How seeds make flips verifiable after the fact
One thing a physical coin can’t easily give you: proof, after the fact, that the outcome wasn’t tampered with, without a trusted witness watching. A seeded digital flip can, via a commit-reveal protocol: publish a hash of the seed before the flip, flip using that seed, then reveal the seed afterward. Anyone can recompute the flip and confirm it matches the announced outcome — and since the seed was committed before the result was known, there’s no way to have quietly swapped in a more favorable one. This is the same idea behind “provably fair” schemes on some online gaming platforms.
When not to trust any coin flip
For genuinely high-stakes decisions — real money, legal or contractual outcomes, anything where one side has an incentive to influence the result — don’t rely on an unverified flip of any kind, physical or digital. A flip performed by a party with a stake in the outcome, with no commitment scheme and no witness, is trivially manipulable regardless of how fair the underlying mechanism is: the failure mode isn’t the coin, it’s the missing trust boundary around who controls it. Use a formal commit-reveal protocol, an audited random source, or a neutral third party instead.
FAQ
Why did I just get 4 heads in a row — is the flipper broken? No. The probability of 4 heads in a row under a fair coin is 1/16 (about 6.25%), which will happen fairly often across many flips. Streaks are an expected feature of independent random events, not evidence of bias.

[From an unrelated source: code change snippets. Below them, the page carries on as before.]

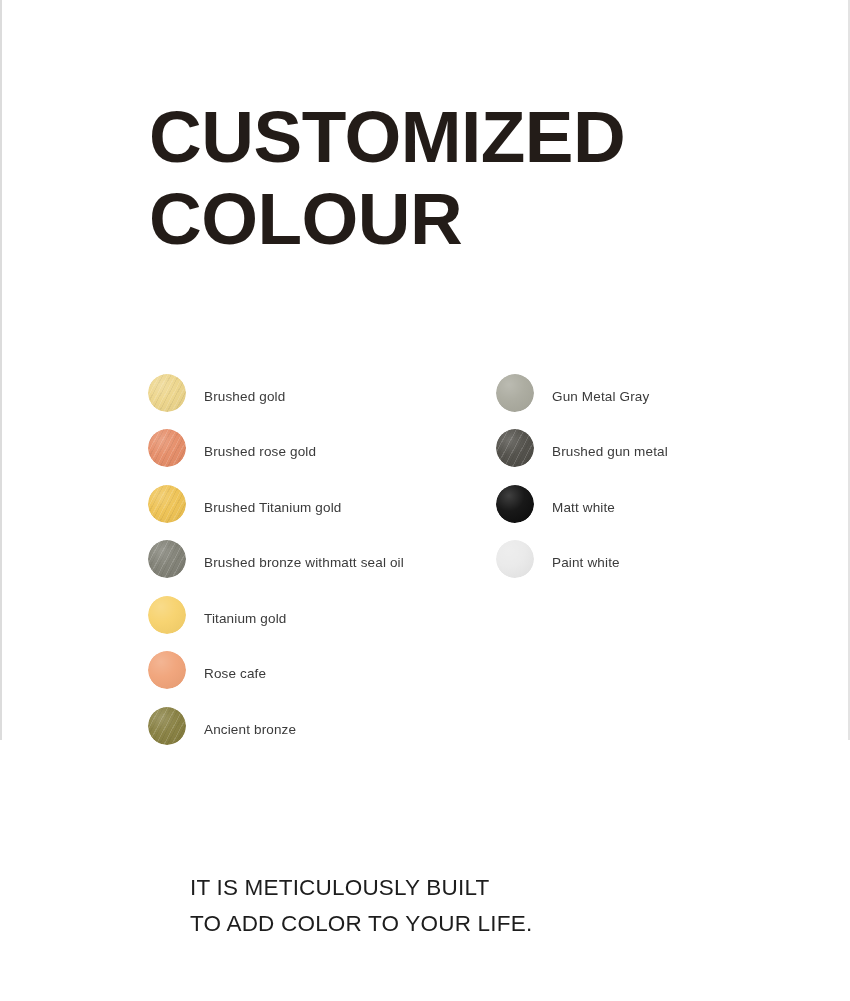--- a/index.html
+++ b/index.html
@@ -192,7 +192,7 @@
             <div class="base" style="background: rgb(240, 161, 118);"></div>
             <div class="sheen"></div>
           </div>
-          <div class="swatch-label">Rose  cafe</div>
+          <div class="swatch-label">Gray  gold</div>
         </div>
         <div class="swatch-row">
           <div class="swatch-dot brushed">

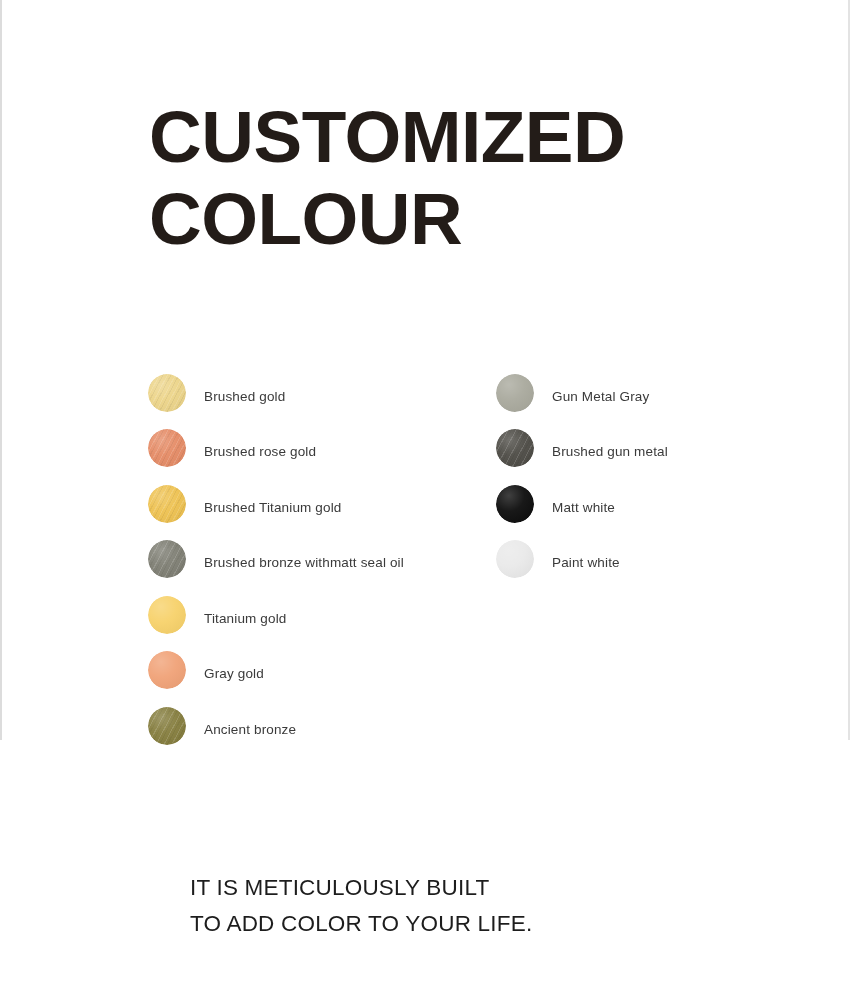--- a/index.html
+++ b/index.html
@@ -133,7 +133,6 @@
     color: #1d1d1d;
     letter-spacing: 0.2px;
     white-space: nowrap;
-    margin-left: 40px;
   }
 </style>
 </head>

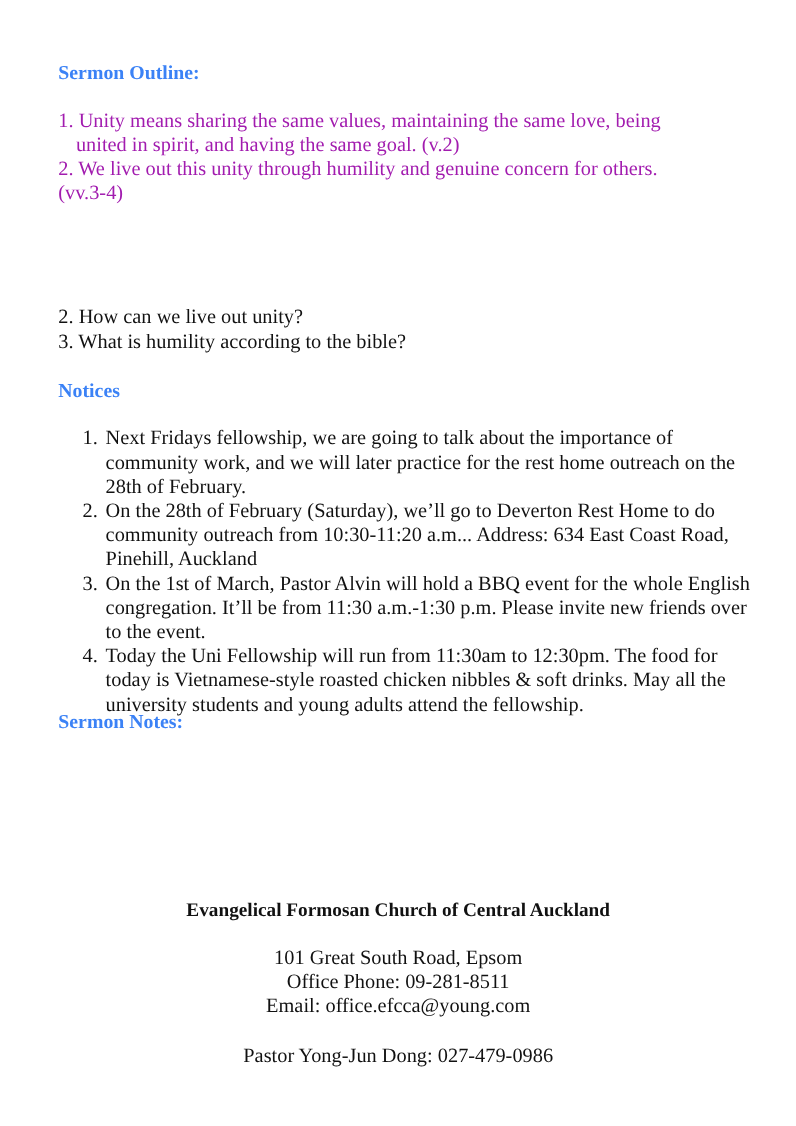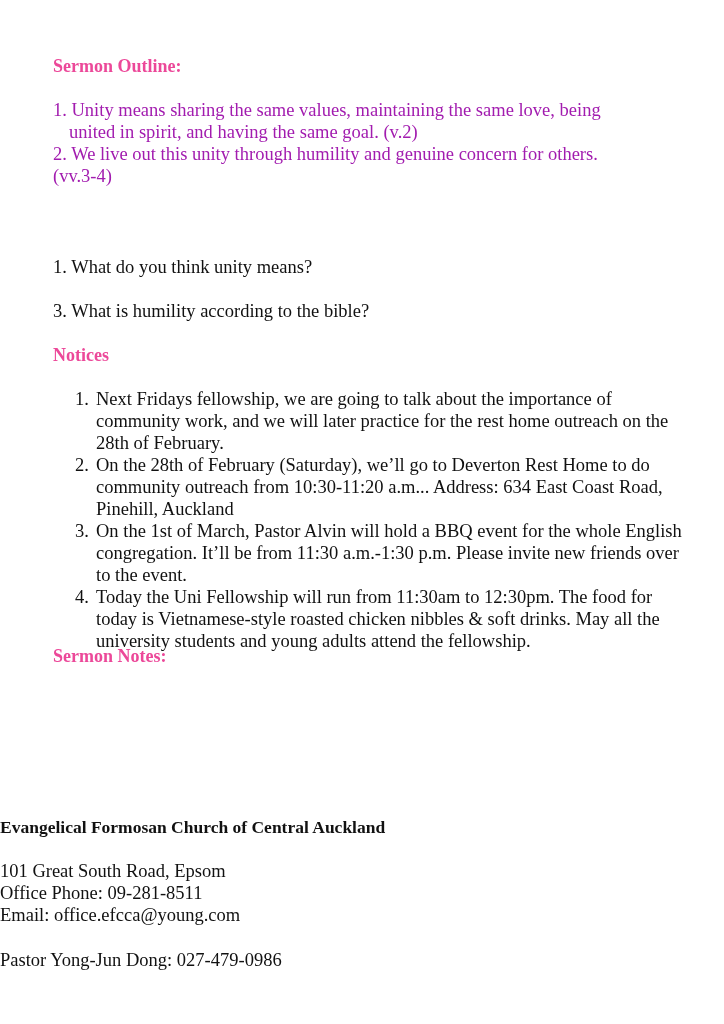--- a/index.html
+++ b/index.html
@@ -6,7 +6,7 @@
   body { width: 724px; height: 1024px; position: relative; overflow: hidden;
          font-family: "Liberation Serif", serif; color: #111; }
   .page { position: absolute; left: 0; top: 0; width: 724px; height: 1024px; }
-  .h { position: absolute; left: 53px; font-weight: bold; font-size: 18px; color: #ec4899; }
+  .h { position: absolute; left: 53px; font-weight: bold; font-size: 18px; color: #3b82f6; }
   .line { position: absolute; font-size: 18.5px; line-height: 22px; white-space: nowrap; }
   .grey { color: #a21caf; }
   .notices { position: absolute; left: 72px; top: 388px; width: 610px; margin: 0; padding: 0; list-style: none; }

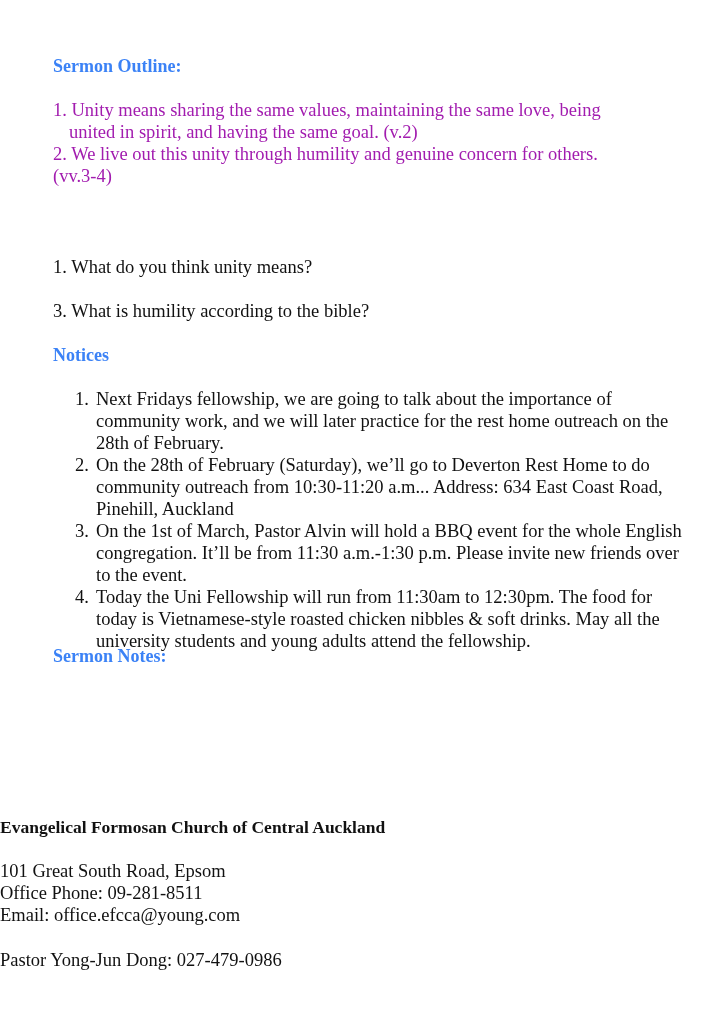--- a/index.html
+++ b/index.html
@@ -28,7 +28,6 @@
   <div class="line grey" style="left:53px; top:165px;">(vv.3-4)</div>
 
 
-  <div class="line" style="left:53px; top:256px;">1. What do you think unity means?</div>
   <div class="line" style="left:53px; top:300px;">3. What is humility according to the bible?</div>
 
   <div class="h" style="top:345px;">Notices</div>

How many flips do I need before I can trust the split looks fair? No hard cutoff, but a few hundred flips will show a proportion within a couple of points of 50%, and a few thousand tighten that further. Ten or twenty flips tell you almost nothing about long-run fairness.
Is a seeded coin flip less random than an unseeded one? Not statistically — both produce a genuine 50/50 distribution over many trials. A seeded flip is reproducible if you know the seed, useful for verification, and irrelevant to fairness as long as the seed was chosen fairly and not adjusted after seeing an unfavorable result.
Does the 51% same-side physical bias mean real coins are “rigged”? No — it’s a small, consistent effect from the mechanics of tossing and catching a coin, not manipulation, and it only shows up across large numbers of tracked tosses. For any single flip it’s not something you’d notice or need to worry about.